Governor Ralph Northam announced the grants last month through the Virginia Telecommunication Initiative (VATI), a state-funded program overseen by the Virginia Department of Housing and Community Development. The 12 programs will get $8.3 million to provide “last mile” broadband covered to underserved regions in the commonwealth, affecting more than 36,000 residents and businesses.
“Broadband is a necessity for communities to attract business, for students to use educational resources, and for Virginians to receive healthcare through telemedicine,” Northam said in a press release. “My administration is committed to expanding broadband access to every part of Virginia, so that all of our citizens have access to the opportunities that connectivity make possible.”
The latest grants follow more than $19 million in grants allocated last year, all designed to give residents and businesses access to reliable, high-speed internet connectivity.
That connectivity is important to health systems, hospitals, medical practices, clinics and others seeking to improve access to care through telehealth and mHealth programs.
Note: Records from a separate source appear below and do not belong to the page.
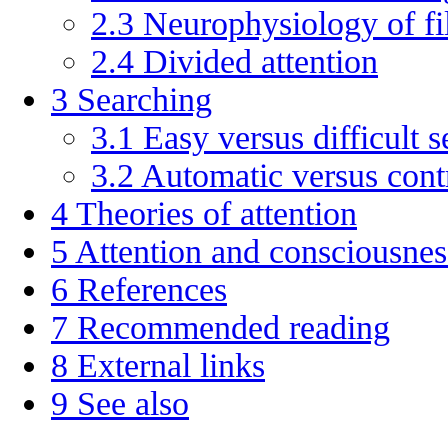
2.3
Neurophysiology of fil
2.4
Divided attention
3
Searching
3.1
Easy versus difficult s
3.2
Automatic versus cont
4
Theories of attention
5
Attention and consciousnes
6
References
7
Recommended reading
8
External links
9
See also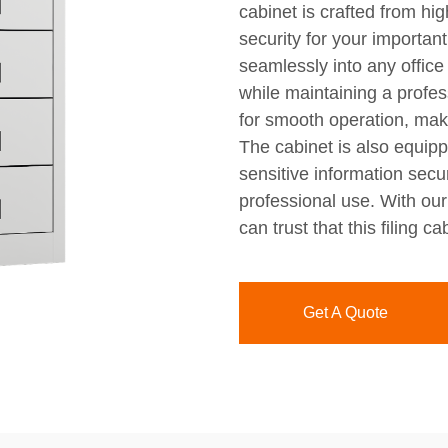
cabinet is crafted from hig
security for your importan
seamlessly into any office
while maintaining a profe
for smooth operation, maki
The cabinet is also equip
sensitive information secu
professional use. With ou
can trust that this filing 
Get A Quote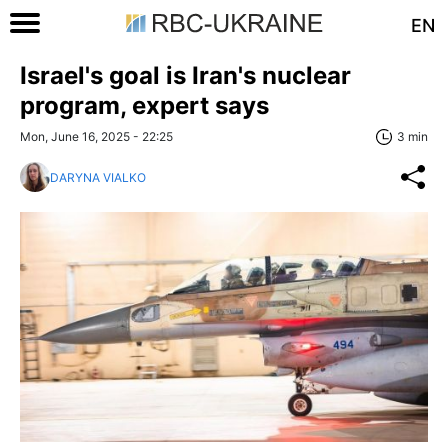
EN
Israel's goal is Iran's nuclear
program, expert says
Mon, June 16, 2025 - 22:25
3 min
DARYNA VIALKO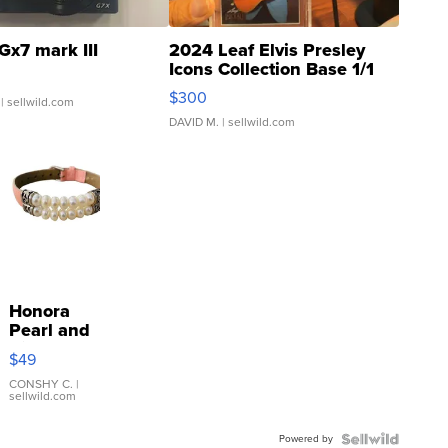
Gx7 mark III
2024 Leaf Elvis Presley
Icons Collection Base 1/1
SSP Clear ...
$300
| sellwild.com
DAVID M.
| sellwild.com
Honora
Pearl and
Pink
$49
Leather
Bracelet
CONSHY C.
|
sellwild.com
Adjustable
Buckle
Powered by
Clo...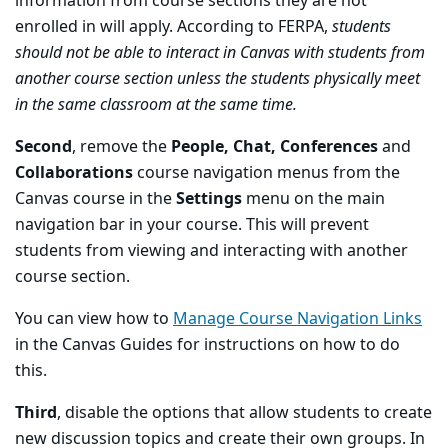
information from course sections they are not
enrolled in will apply. According to FERPA,
students
should not be able to interact in Canvas with students from
another course section unless the students physically meet
in the same classroom at the same time.
Second
, remove the
People, Chat, Conferences
and
Collaborations
course navigation menus from the
Canvas course in the
Settings
menu on the main
navigation bar in your course. This will prevent
students from viewing and interacting with another
course section.
You can view how to
Manage Course Navigation Links
in the Canvas Guides for instructions on how to do
this.
Third
, disable the options that allow students to create
new discussion topics and create their own groups. In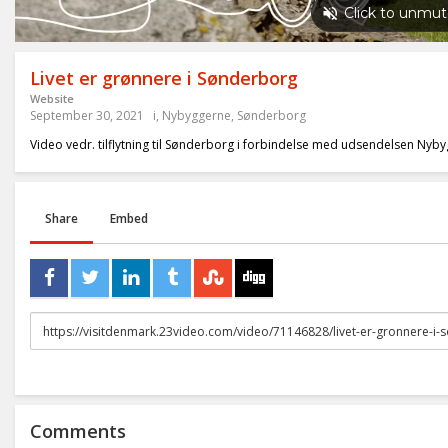
Livet er grønnere i Sønderborg
Website
September 30, 2021
i
,
Nybyggerne
,
Sønderborg
Video vedr. tilflytning til Sønderborg i forbindelse med udsendelsen Nyb
Share
Embed
URL
to
share
Comments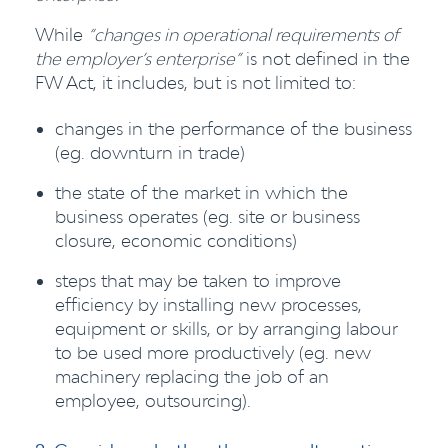
While
“changes in operational requirements of
the employer’s enterprise”
is not defined in the
FW Act, it includes, but is not limited to:
changes in the performance of the business
(eg. downturn in trade)
the state of the market in which the
business operates (eg. site or business
closure, economic conditions)
steps that may be taken to improve
efficiency by installing new processes,
equipment or skills, or by arranging labour
to be used more productively (eg. new
machinery replacing the job of an
employee, outsourcing).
Those programs won’t work unless the connections between providers and patients (and between providers and providers) are reliable enough to share and protect health data.
While governmental agencies like the Federal Communications Commission are taking steps to boost broadband access across the country, several states – like Virginia – are taking their own steps to boost connectivity, particularly in rural and remote regions.
Last August, Illinois Gov. JB Pritzker announced that his state is investing $420 million in Connect Illinois, a broad-based project aimed at boosting broadband infrastructure to spur telehealth, education and economic development throughout the state.
“For so many rural and underserved areas, telehealth means access to comprehensive healthcare, which can be as important as solid and well-maintained roads,” Theresa Eagleson, director of the state’s Department of Healthcare and Family Services, said. “For those facing behavioral health challenges, telehealth can be especially vital. As the largest provider of healthcare insurance in Illinois, we look forward to actively advancing the mission of this council so that all our members can be better served.”